• TASK DIRECTIONS
Write the records out again without change. Leave the pictures behind.

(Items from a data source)
------------------------------------------------

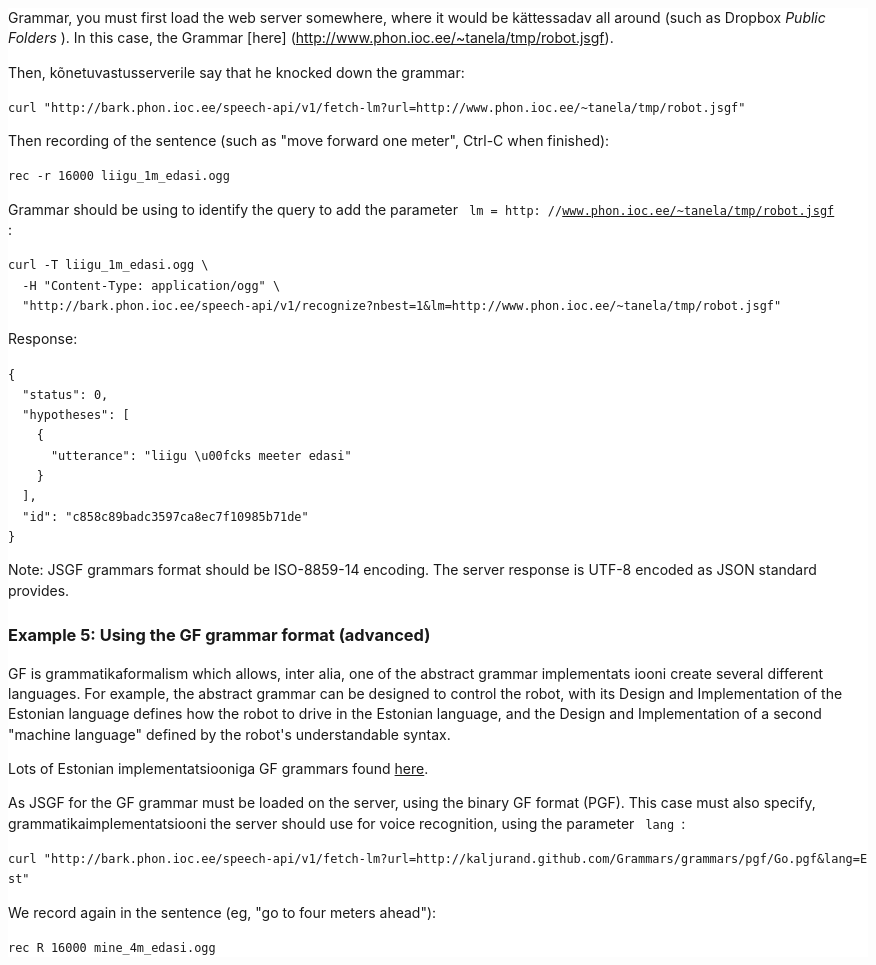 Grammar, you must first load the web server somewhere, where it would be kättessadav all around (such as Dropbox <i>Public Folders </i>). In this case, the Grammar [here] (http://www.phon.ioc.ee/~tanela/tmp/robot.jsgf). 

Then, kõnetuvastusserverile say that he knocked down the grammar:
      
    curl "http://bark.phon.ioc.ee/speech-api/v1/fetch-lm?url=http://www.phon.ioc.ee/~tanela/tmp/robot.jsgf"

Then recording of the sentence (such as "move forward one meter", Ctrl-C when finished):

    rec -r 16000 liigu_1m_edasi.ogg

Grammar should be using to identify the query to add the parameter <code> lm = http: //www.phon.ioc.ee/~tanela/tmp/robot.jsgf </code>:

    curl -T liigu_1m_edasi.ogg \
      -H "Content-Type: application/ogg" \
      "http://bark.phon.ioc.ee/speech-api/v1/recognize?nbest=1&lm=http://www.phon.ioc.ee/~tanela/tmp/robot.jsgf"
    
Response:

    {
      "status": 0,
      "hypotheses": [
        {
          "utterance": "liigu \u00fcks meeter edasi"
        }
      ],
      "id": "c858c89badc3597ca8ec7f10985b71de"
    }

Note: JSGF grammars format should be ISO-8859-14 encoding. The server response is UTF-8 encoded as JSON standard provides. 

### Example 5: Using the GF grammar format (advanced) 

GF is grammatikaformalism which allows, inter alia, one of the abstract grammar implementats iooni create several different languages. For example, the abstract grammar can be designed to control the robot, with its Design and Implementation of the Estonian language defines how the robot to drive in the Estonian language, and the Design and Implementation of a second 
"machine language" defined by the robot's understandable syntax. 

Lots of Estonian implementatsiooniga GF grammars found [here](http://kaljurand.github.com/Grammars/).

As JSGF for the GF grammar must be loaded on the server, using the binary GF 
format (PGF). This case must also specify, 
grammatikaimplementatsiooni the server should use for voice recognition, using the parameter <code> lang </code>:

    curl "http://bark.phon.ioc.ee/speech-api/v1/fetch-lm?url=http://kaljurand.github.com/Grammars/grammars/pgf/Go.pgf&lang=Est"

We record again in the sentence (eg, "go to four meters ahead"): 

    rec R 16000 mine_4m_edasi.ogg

------------------------------------------------

• EXPECTED OUTPUT
 Grammar, you must first load the web server somewhere, where it would be kättessadav all around (such as Dropbox <i>Public Folders </i>). In this case, the Grammar [here] (http://www.phon.ioc.ee/~tanela/tmp/robot.jsgf). 

Then, kõnetuvastusserverile say that he knocked down the grammar:
      
    curl "http://bark.phon.ioc.ee/speech-api/v1/fetch-lm?url=http://www.phon.ioc.ee/~tanela/tmp/robot.jsgf"

Then recording of the sentence (such as "move forward one meter", Ctrl-C when finished):

    rec -r 16000 liigu_1m_edasi.ogg

Grammar should be using to identify the query to add the parameter <code> lm = http: //www.phon.ioc.ee/~tanela/tmp/robot.jsgf </code>:

    curl -T liigu_1m_edasi.ogg \
      -H "Content-Type: application/ogg" \
      "http://bark.phon.ioc.ee/speech-api/v1/recognize?nbest=1&lm=http://www.phon.ioc.ee/~tanela/tmp/robot.jsgf"
    
Response:

    {
      "status": 0,
      "hypotheses": [
        {
          "utterance": "liigu \u00fcks meeter edasi"
        }
      ],
      "id": "c858c89badc3597ca8ec7f10985b71de"
    }

Note: JSGF grammars format should be ISO-8859-14 encoding. The server response is UTF-8 encoded as JSON standard provides. 

### Example 5: Using the GF grammar format (advanced) 

GF is grammatikaformalism which allows, inter alia, one of the abstract grammar implementats iooni create several different languages. For example, the abstract grammar can be designed to control the robot, with its Design and Implementation of the Estonian language defines how the robot to drive in the Estonian language, and the Design and Implementation of a second 
"machine language" defined by the robot's understandable syntax. 

Lots of Estonian implementatsiooniga GF grammars found [here](http://kaljurand.github.com/Grammars/).

As JSGF for the GF grammar must be loaded on the server, using the binary GF 
format (PGF). This case must also specify, 
grammatikaimplementatsiooni the server should use for voice recognition, using the parameter <code> lang </code>:

    curl "http://bark.phon.ioc.ee/speech-api/v1/fetch-lm?url=http://kaljurand.github.com/Grammars/grammars/pgf/Go.pgf&lang=Est"

We record again in the sentence (eg, "go to four meters ahead"): 

    rec R 16000 mine_4m_edasi.ogg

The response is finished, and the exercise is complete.